• [Exercise brief] Nothing below is to be printed except the lines between the line holding "neck: (83, 56)" and the line holding "right knee: (195, 131)", inclusive, each exactly as it appears.

• [Information given]
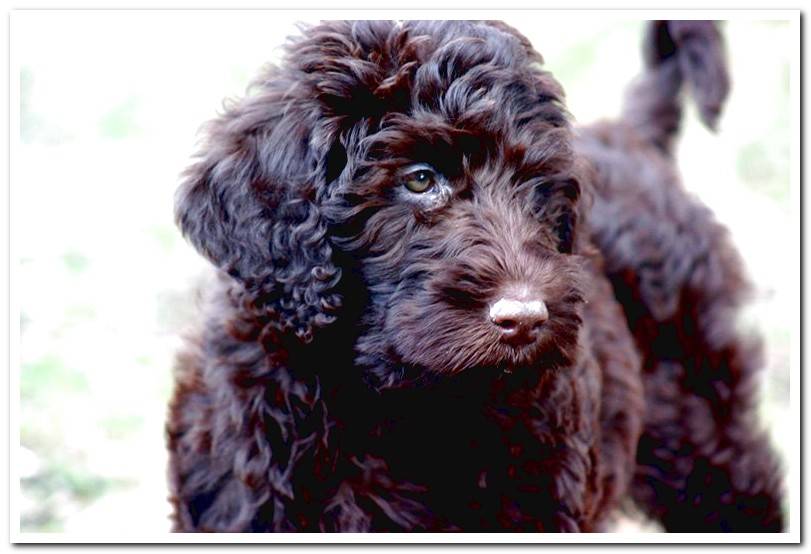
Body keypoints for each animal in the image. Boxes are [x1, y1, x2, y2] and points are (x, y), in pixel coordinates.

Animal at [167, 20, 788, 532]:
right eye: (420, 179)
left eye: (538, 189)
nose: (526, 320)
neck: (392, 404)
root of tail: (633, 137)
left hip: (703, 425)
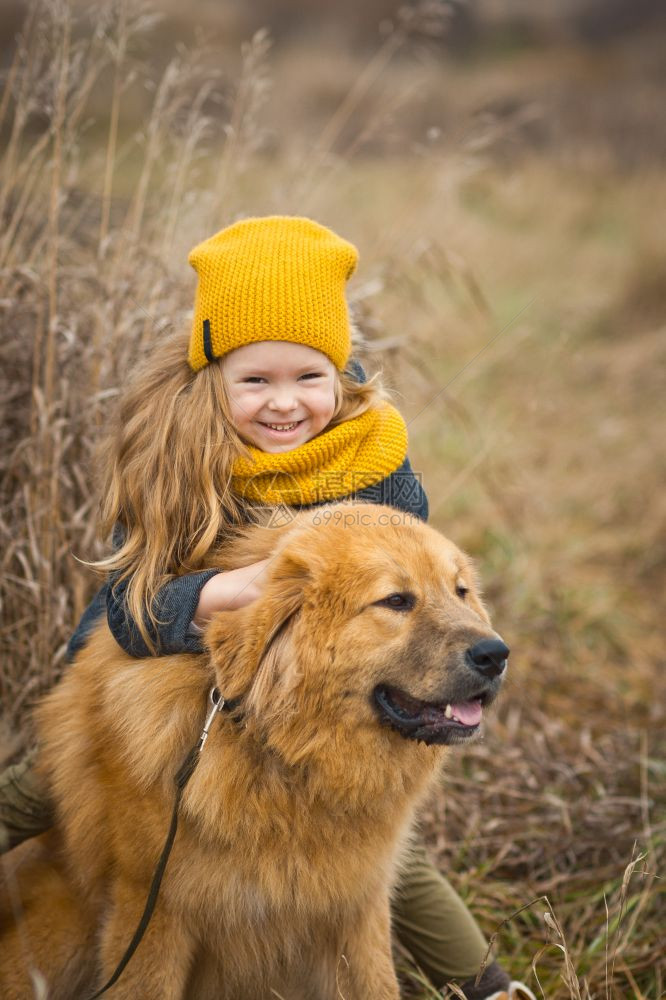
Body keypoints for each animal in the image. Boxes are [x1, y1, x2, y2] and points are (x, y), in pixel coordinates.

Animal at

==

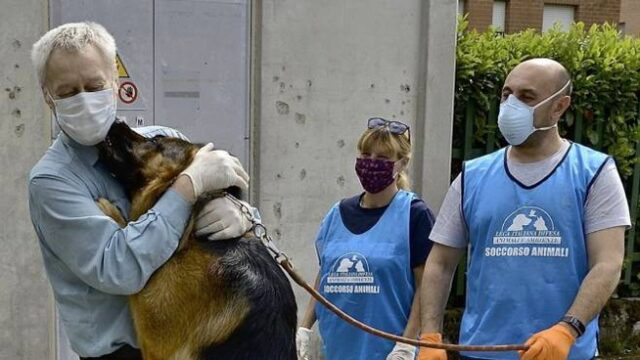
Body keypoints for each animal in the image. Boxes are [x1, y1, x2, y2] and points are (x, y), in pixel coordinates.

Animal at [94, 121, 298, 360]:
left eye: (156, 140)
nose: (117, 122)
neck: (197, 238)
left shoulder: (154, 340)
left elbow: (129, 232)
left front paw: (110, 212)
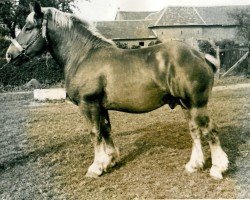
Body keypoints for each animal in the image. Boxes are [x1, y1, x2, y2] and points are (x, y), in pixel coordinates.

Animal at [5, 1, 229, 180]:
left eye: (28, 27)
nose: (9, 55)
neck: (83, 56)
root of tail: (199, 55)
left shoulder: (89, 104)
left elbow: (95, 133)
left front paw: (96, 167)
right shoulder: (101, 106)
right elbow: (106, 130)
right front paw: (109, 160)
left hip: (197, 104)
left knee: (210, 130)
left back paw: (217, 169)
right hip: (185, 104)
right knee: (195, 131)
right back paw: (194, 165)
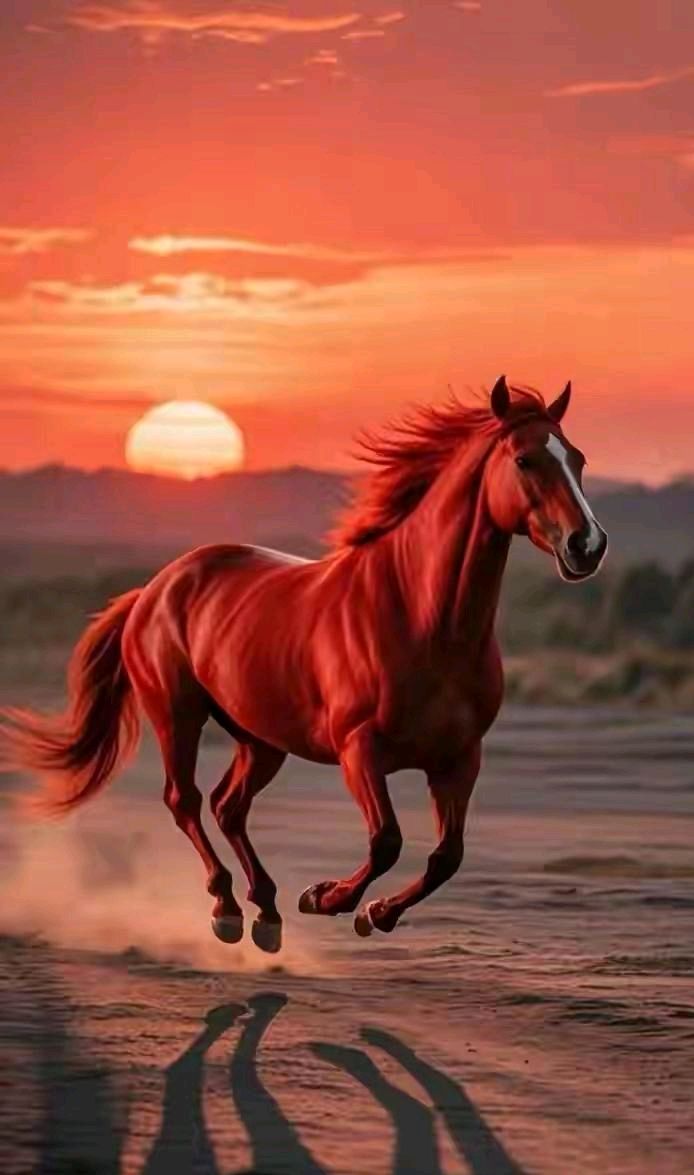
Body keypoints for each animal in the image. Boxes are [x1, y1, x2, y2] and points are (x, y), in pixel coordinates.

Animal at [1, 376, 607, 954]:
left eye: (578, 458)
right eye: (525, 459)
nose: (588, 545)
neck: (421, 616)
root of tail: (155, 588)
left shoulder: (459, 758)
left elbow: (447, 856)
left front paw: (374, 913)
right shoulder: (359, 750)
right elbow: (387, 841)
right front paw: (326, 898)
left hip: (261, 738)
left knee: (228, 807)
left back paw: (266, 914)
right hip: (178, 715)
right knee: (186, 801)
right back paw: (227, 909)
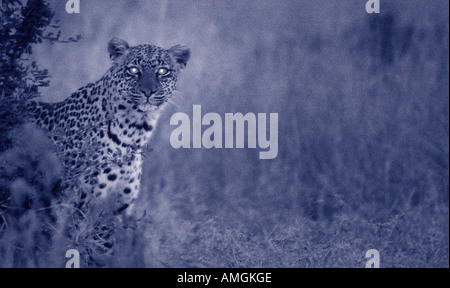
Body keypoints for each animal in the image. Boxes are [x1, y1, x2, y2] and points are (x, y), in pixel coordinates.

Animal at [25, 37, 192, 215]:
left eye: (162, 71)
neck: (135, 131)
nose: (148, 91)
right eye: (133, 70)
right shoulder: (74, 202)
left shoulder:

• [Task response]
neck: (83, 56)
root of tail: (199, 55)
left shoulder: (89, 104)
left elbow: (95, 133)
left front paw: (96, 167)
right shoulder: (101, 106)
right elbow: (106, 130)
right front paw: (109, 160)
left hip: (197, 104)
left knee: (210, 130)
left back paw: (217, 169)
right hip: (185, 104)
right knee: (195, 131)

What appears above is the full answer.